10.46 Suggested Homework
Complete the following tasks:
fit a regression model and test at least two nontrivial linear combinations of coefficients;
write each scientific question first in words and then in matrix form;
compute a confidence interval for one contrast of interest;
fit a model with a factor and interpret at least two group comparisons as contrasts;
write a short reflection explaining why estimability matters in categorical models.
10.47 Summary
In this week, we studied the general framework of linear inference in regression.
We emphasized that:
many meaningful questions involve linear combinations of parameters rather than single coefficients;
contrasts are important special cases of linear functions;
general linear hypotheses unify many common tests;
estimability determines which parameter functions are uniquely learnable from the model;
meaningful inference should focus on estimable functions, especially in rank-deficient settings.

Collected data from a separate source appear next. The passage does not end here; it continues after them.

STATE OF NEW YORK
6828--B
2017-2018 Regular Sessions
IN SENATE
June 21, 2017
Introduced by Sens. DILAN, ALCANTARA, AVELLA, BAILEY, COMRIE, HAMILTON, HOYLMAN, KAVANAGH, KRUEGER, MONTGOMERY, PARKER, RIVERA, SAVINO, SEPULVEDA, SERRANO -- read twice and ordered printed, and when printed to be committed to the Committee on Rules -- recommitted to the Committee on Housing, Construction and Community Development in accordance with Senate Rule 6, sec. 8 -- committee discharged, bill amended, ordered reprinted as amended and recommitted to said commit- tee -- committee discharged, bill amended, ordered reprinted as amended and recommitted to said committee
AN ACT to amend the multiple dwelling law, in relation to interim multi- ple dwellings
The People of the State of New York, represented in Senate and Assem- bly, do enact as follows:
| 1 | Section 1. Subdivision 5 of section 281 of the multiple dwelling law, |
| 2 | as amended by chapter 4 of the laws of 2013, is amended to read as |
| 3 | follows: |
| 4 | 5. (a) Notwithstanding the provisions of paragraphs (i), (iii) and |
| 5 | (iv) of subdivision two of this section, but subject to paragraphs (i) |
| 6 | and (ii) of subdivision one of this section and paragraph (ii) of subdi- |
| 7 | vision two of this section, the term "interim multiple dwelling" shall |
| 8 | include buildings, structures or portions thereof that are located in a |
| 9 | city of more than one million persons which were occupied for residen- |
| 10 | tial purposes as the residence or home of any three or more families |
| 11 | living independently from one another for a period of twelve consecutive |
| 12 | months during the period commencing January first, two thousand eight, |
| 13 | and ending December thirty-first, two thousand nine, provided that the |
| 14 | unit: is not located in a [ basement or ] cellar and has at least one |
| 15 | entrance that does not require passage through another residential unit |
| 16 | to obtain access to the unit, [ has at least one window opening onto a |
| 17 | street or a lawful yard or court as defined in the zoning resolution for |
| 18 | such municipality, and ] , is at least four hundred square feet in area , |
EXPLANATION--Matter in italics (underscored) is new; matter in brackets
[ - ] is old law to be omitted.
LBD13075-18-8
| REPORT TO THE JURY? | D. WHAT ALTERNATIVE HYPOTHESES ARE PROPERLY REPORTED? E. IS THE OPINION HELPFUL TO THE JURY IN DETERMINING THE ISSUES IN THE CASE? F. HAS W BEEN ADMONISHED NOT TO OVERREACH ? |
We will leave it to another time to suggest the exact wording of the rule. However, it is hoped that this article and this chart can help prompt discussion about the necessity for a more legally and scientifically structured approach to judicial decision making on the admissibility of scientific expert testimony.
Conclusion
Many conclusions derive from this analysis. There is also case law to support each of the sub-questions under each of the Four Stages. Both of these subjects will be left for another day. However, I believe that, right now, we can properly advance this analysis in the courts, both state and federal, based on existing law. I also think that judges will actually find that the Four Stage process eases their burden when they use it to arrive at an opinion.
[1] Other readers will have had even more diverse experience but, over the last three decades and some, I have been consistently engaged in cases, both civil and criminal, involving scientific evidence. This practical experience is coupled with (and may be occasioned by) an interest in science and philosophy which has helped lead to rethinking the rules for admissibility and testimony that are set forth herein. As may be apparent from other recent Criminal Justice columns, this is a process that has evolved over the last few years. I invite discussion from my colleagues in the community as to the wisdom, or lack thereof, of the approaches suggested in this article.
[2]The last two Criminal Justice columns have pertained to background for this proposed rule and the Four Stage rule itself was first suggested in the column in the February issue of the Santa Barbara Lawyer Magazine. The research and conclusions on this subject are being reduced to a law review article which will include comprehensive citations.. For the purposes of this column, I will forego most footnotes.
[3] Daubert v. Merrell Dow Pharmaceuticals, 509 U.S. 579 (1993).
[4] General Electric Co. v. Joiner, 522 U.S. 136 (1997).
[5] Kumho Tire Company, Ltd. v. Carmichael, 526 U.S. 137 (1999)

Next week, a natural continuation is to move into analysis of covariance, one-way and two-way ANOVA as special cases of the linear model, or to extend toward generalized least squares and correlated errors, depending on the course emphasis.
10.48 Appendix: Compact Formula Summary
Linear function of parameters:
\[
a^\top \boldsymbol{\beta}.
\]
Estimated variance of its estimator:
\[
\widehat{\mathrm{Var}}(a^\top \hat{\boldsymbol{\beta}})
=
\hat{\sigma}^2 a^\top (\mathbf{X}^\top \mathbf{X})^{-1} a.
\]